TASK OBJECTIVE: Reproduce each of the following records line for line, without changing anything.

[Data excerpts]
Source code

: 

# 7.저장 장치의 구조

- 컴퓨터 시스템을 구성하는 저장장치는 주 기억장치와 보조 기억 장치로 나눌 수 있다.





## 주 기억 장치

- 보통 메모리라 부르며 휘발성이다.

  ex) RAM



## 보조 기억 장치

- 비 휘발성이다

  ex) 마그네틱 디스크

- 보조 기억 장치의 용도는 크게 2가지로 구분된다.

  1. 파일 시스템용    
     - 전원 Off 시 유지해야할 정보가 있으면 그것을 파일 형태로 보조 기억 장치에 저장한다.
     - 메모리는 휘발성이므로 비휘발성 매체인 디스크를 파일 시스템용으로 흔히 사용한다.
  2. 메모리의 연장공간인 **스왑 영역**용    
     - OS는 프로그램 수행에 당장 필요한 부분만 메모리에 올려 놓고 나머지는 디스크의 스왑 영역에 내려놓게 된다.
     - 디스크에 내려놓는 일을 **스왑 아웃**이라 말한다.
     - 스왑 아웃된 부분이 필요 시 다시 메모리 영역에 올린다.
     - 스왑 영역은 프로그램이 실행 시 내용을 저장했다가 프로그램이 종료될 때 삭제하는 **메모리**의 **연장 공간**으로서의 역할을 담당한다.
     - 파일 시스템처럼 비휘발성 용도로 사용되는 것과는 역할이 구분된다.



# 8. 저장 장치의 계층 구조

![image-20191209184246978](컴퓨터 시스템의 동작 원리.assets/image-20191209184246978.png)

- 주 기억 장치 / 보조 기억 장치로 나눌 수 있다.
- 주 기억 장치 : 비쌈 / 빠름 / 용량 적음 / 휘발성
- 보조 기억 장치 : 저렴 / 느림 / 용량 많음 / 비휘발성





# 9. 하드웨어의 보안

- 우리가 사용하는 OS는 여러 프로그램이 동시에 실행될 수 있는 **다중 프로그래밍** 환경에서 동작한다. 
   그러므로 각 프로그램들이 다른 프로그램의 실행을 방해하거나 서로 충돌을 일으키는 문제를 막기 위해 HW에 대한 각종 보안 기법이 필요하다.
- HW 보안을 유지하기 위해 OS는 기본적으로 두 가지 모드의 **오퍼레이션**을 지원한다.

SOLUTION:
Source code

: 

# 7.저장 장치의 구조

- 컴퓨터 시스템을 구성하는 저장장치는 주 기억장치와 보조 기억 장치로 나눌 수 있다.





## 주 기억 장치

- 보통 메모리라 부르며 휘발성이다.

  ex) RAM



## 보조 기억 장치

- 비 휘발성이다

  ex) 마그네틱 디스크

- 보조 기억 장치의 용도는 크게 2가지로 구분된다.

  1. 파일 시스템용    
     - 전원 Off 시 유지해야할 정보가 있으면 그것을 파일 형태로 보조 기억 장치에 저장한다.
     - 메모리는 휘발성이므로 비휘발성 매체인 디스크를 파일 시스템용으로 흔히 사용한다.
  2. 메모리의 연장공간인 **스왑 영역**용    
     - OS는 프로그램 수행에 당장 필요한 부분만 메모리에 올려 놓고 나머지는 디스크의 스왑 영역에 내려놓게 된다.
     - 디스크에 내려놓는 일을 **스왑 아웃**이라 말한다.
     - 스왑 아웃된 부분이 필요 시 다시 메모리 영역에 올린다.
     - 스왑 영역은 프로그램이 실행 시 내용을 저장했다가 프로그램이 종료될 때 삭제하는 **메모리**의 **연장 공간**으로서의 역할을 담당한다.
     - 파일 시스템처럼 비휘발성 용도로 사용되는 것과는 역할이 구분된다.



# 8. 저장 장치의 계층 구조

![image-20191209184246978](컴퓨터 시스템의 동작 원리.assets/image-20191209184246978.png)

- 주 기억 장치 / 보조 기억 장치로 나눌 수 있다.
- 주 기억 장치 : 비쌈 / 빠름 / 용량 적음 / 휘발성
- 보조 기억 장치 : 저렴 / 느림 / 용량 많음 / 비휘발성





# 9. 하드웨어의 보안

- 우리가 사용하는 OS는 여러 프로그램이 동시에 실행될 수 있는 **다중 프로그래밍** 환경에서 동작한다. 
   그러므로 각 프로그램들이 다른 프로그램의 실행을 방해하거나 서로 충돌을 일으키는 문제를 막기 위해 HW에 대한 각종 보안 기법이 필요하다.
- HW 보안을 유지하기 위해 OS는 기본적으로 두 가지 모드의 **오퍼레이션**을 지원한다.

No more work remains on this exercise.